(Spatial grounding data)
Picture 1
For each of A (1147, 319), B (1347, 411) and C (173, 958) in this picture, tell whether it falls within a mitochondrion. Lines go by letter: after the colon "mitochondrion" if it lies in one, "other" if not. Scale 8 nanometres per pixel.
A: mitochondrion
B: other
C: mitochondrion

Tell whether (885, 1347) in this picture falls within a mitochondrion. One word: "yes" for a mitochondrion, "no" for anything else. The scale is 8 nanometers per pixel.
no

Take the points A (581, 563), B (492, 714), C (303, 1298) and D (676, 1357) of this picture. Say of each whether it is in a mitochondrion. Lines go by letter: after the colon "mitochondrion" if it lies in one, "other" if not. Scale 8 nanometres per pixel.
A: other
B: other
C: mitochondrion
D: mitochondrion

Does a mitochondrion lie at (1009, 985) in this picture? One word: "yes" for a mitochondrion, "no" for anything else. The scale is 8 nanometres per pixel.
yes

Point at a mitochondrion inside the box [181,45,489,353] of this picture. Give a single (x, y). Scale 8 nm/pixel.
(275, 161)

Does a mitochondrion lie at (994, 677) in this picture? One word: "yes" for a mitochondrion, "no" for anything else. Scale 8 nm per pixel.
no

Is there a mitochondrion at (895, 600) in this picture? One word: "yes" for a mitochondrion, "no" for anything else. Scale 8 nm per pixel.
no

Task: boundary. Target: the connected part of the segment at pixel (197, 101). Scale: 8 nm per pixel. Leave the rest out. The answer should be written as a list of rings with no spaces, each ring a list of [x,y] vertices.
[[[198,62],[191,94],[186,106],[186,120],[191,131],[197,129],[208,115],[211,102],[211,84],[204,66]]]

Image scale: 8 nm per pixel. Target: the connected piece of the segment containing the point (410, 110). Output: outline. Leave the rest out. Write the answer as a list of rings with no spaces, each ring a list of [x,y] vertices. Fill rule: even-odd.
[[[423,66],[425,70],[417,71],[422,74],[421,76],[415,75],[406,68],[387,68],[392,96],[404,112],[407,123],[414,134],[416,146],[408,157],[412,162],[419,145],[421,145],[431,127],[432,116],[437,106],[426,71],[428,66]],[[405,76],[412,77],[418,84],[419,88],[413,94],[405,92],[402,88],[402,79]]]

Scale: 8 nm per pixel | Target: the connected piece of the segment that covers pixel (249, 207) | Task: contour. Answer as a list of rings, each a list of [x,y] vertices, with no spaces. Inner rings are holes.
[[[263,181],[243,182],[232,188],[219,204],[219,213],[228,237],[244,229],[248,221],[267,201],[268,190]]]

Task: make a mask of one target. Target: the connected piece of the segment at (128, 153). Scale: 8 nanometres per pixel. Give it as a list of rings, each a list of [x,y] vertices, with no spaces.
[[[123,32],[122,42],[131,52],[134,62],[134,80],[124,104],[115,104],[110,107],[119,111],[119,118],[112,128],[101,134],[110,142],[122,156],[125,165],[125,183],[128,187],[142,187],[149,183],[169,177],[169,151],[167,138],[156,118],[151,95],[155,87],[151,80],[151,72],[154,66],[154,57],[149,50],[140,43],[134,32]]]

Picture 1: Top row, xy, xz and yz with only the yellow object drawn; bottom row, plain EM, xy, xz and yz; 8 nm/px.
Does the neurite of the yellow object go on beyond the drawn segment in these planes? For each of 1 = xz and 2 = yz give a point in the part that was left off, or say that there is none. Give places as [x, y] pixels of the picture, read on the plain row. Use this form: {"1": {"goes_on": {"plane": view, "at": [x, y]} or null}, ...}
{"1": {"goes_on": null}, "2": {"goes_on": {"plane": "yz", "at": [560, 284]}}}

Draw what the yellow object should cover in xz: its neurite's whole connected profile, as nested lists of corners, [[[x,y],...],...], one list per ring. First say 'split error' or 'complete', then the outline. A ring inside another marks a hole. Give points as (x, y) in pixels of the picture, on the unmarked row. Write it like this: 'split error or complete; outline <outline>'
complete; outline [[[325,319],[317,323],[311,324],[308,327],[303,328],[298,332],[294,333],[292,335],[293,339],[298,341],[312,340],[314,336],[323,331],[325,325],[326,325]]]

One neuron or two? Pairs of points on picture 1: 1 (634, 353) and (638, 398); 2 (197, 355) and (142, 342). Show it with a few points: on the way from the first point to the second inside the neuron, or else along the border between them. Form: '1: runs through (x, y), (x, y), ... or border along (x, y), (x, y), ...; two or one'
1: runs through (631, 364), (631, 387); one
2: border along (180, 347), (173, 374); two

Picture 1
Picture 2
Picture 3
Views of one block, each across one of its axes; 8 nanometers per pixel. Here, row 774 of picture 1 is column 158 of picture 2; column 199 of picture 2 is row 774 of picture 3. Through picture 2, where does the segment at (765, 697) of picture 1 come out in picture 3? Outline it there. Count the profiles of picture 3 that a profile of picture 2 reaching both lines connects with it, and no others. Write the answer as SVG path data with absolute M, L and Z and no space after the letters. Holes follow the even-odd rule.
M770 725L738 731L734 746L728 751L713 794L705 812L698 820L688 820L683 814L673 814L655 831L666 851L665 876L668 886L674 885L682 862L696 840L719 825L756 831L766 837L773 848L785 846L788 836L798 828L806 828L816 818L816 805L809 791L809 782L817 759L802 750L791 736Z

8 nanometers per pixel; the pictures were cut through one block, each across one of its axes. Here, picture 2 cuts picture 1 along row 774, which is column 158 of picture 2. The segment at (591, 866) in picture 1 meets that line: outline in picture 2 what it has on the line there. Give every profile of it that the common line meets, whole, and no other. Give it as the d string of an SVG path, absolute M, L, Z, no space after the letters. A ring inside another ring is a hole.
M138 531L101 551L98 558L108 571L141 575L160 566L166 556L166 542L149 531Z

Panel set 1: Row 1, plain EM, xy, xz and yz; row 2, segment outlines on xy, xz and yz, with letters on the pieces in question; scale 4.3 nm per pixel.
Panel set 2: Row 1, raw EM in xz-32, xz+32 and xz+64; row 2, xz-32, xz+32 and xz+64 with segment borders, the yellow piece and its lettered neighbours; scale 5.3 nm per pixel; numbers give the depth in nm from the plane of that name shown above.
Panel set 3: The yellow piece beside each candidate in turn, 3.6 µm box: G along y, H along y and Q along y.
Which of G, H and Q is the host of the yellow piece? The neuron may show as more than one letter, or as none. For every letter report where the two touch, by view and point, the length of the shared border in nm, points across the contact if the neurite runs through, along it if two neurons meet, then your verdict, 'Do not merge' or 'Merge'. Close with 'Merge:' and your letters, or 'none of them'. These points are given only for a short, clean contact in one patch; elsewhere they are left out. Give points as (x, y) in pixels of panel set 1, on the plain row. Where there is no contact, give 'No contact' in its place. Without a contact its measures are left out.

■ **EXERCISE DETAILS**
Put down each entry again, unchanged and complete.

■ **SOLUTION TO THIS PROBLEM**
Picture 1
For each of A (1147, 319), B (1347, 411) and C (173, 958) in this picture, tell whether it falls within a mitochondrion. Lines go by letter: after the colon "mitochondrion" if it lies in one, "other" if not. Scale 8 nanometres per pixel.
A: mitochondrion
B: other
C: mitochondrion

Tell whether (885, 1347) in this picture falls within a mitochondrion. One word: "yes" for a mitochondrion, "no" for anything else. The scale is 8 nanometers per pixel.
no

Take the points A (581, 563), B (492, 714), C (303, 1298) and D (676, 1357) of this picture. Say of each whether it is in a mitochondrion. Lines go by letter: after the colon "mitochondrion" if it lies in one, "other" if not. Scale 8 nanometres per pixel.
A: other
B: other
C: mitochondrion
D: mitochondrion

Does a mitochondrion lie at (1009, 985) in this picture? One word: "yes" for a mitochondrion, "no" for anything else. The scale is 8 nanometres per pixel.
yes

Point at a mitochondrion inside the box [181,45,489,353] of this picture. Give a single (x, y). Scale 8 nm/pixel.
(275, 161)

Does a mitochondrion lie at (994, 677) in this picture? One word: "yes" for a mitochondrion, "no" for anything else. Scale 8 nm per pixel.
no

Is there a mitochondrion at (895, 600) in this picture? One word: "yes" for a mitochondrion, "no" for anything else. Scale 8 nm per pixel.
no

Task: boundary. Target: the connected part of the segment at pixel (197, 101). Scale: 8 nm per pixel. Leave the rest out. The answer should be written as a list of rings with no spaces, each ring a list of [x,y] vertices.
[[[198,62],[191,94],[186,106],[186,120],[191,131],[197,129],[208,115],[211,102],[211,84],[204,66]]]

Image scale: 8 nm per pixel. Target: the connected piece of the segment containing the point (410, 110). Output: outline. Leave the rest out. Write the answer as a list of rings with no spaces, each ring a list of [x,y] vertices. Fill rule: even-odd.
[[[423,66],[425,70],[417,71],[422,74],[421,76],[415,75],[406,68],[387,68],[392,96],[404,112],[407,123],[414,134],[416,146],[408,157],[412,162],[419,145],[421,145],[431,127],[432,116],[437,106],[426,71],[428,66]],[[405,76],[412,77],[418,84],[419,88],[413,94],[405,92],[402,88],[402,79]]]

Scale: 8 nm per pixel | Target: the connected piece of the segment that covers pixel (249, 207) | Task: contour. Answer as a list of rings, each a list of [x,y] vertices, with no spaces. Inner rings are holes.
[[[263,181],[243,182],[232,188],[219,204],[219,213],[228,237],[244,229],[248,221],[267,201],[268,190]]]

Task: make a mask of one target. Target: the connected piece of the segment at (128, 153). Scale: 8 nanometres per pixel. Give it as a list of rings, each a list of [x,y] vertices, with no spaces.
[[[123,32],[122,42],[131,52],[134,62],[134,80],[124,104],[115,104],[110,107],[119,111],[119,118],[112,128],[101,134],[110,142],[122,156],[125,165],[125,183],[128,187],[142,187],[149,183],[169,177],[169,151],[167,138],[156,118],[151,95],[155,87],[151,80],[151,72],[154,66],[154,57],[149,50],[140,43],[134,32]]]

Picture 1: Top row, xy, xz and yz with only the yellow object drawn; bottom row, plain EM, xy, xz and yz; 8 nm/px.
Does the neurite of the yellow object go on beyond the drawn segment in these planes? For each of 1 = xz and 2 = yz give a point in the part that was left off, or say that there is none. Give places as [x, y] pixels of the picture, read on the plain row. Use this form: {"1": {"goes_on": {"plane": view, "at": [x, y]} or null}, ...}
{"1": {"goes_on": null}, "2": {"goes_on": {"plane": "yz", "at": [560, 284]}}}

Draw what the yellow object should cover in xz: its neurite's whole connected profile, as nested lists of corners, [[[x,y],...],...], one list per ring. First say 'split error' or 'complete', then the outline. A ring inside another marks a hole. Give points as (x, y) in pixels of the picture, on the unmarked row. Write it like this: 'split error or complete; outline <outline>'
complete; outline [[[325,319],[317,323],[311,324],[308,327],[303,328],[298,332],[294,333],[292,335],[293,339],[298,341],[312,340],[314,336],[323,331],[325,325],[326,325]]]

One neuron or two? Pairs of points on picture 1: 1 (634, 353) and (638, 398); 2 (197, 355) and (142, 342). Show it with a few points: on the way from the first point to the second inside the neuron, or else along the border between them. Form: '1: runs through (x, y), (x, y), ... or border along (x, y), (x, y), ...; two or one'
1: runs through (631, 364), (631, 387); one
2: border along (180, 347), (173, 374); two

Picture 1
Picture 2
Picture 3
Views of one block, each across one of its axes; 8 nanometers per pixel. Here, row 774 of picture 1 is column 158 of picture 2; column 199 of picture 2 is row 774 of picture 3. Through picture 2, where does the segment at (765, 697) of picture 1 come out in picture 3? Outline it there. Count the profiles of picture 3 that a profile of picture 2 reaching both lines connects with it, and no others. Write the answer as SVG path data with absolute M, L and Z and no space after the letters. Holes follow the even-odd rule.
M770 725L738 731L734 746L728 751L713 794L705 812L698 820L688 820L683 814L673 814L655 831L666 851L665 876L668 886L674 885L682 862L696 840L719 825L756 831L766 837L773 848L785 846L788 836L798 828L806 828L816 818L816 805L809 791L809 782L817 759L802 750L791 736Z

8 nanometers per pixel; the pictures were cut through one block, each across one of its axes. Here, picture 2 cuts picture 1 along row 774, which is column 158 of picture 2. The segment at (591, 866) in picture 1 meets that line: outline in picture 2 what it has on the line there. Give every profile of it that the common line meets, whole, and no other. Give it as the d string of an SVG path, absolute M, L, Z, no space after the letters. A ring inside another ring is a hole.
M138 531L101 551L98 558L108 571L141 575L160 566L166 556L166 542L149 531Z

Panel set 1: Row 1, plain EM, xy, xz and yz; row 2, segment outlines on xy, xz and yz, with letters on the pieces in question; scale 4.3 nm per pixel.
Panel set 2: Row 1, raw EM in xz-32, xz+32 and xz+64; row 2, xz-32, xz+32 and xz+64 with segment borders, the yellow piece and its lettered neighbours; scale 5.3 nm per pixel; numbers give the depth in nm from the plane of that name shown above.
Panel set 3: The yellow piece beside each candidate in turn, 3.6 µm box: G along y, H along y and Q along y.
Which of G, H and Q is the host of the yellow piece? The neuron may show as more than one letter, or as none. For every letter report where the two touch, by view and point, the length of the shared border in nm, points across the contact if the neurite runs through, along it if two neurons meet, then your verdict, 'Do not merge' or 'Merge'. Close with 'Merge:' and your letters, or 'none of them'. These points are given only for a short, clean contact in one patch; elsewhere they are left out. Give points as (x, y) in pixels of panel set 1, on the plain row. Where there is no contact, give 'No contact' in its place. Without a contact its measures are left out.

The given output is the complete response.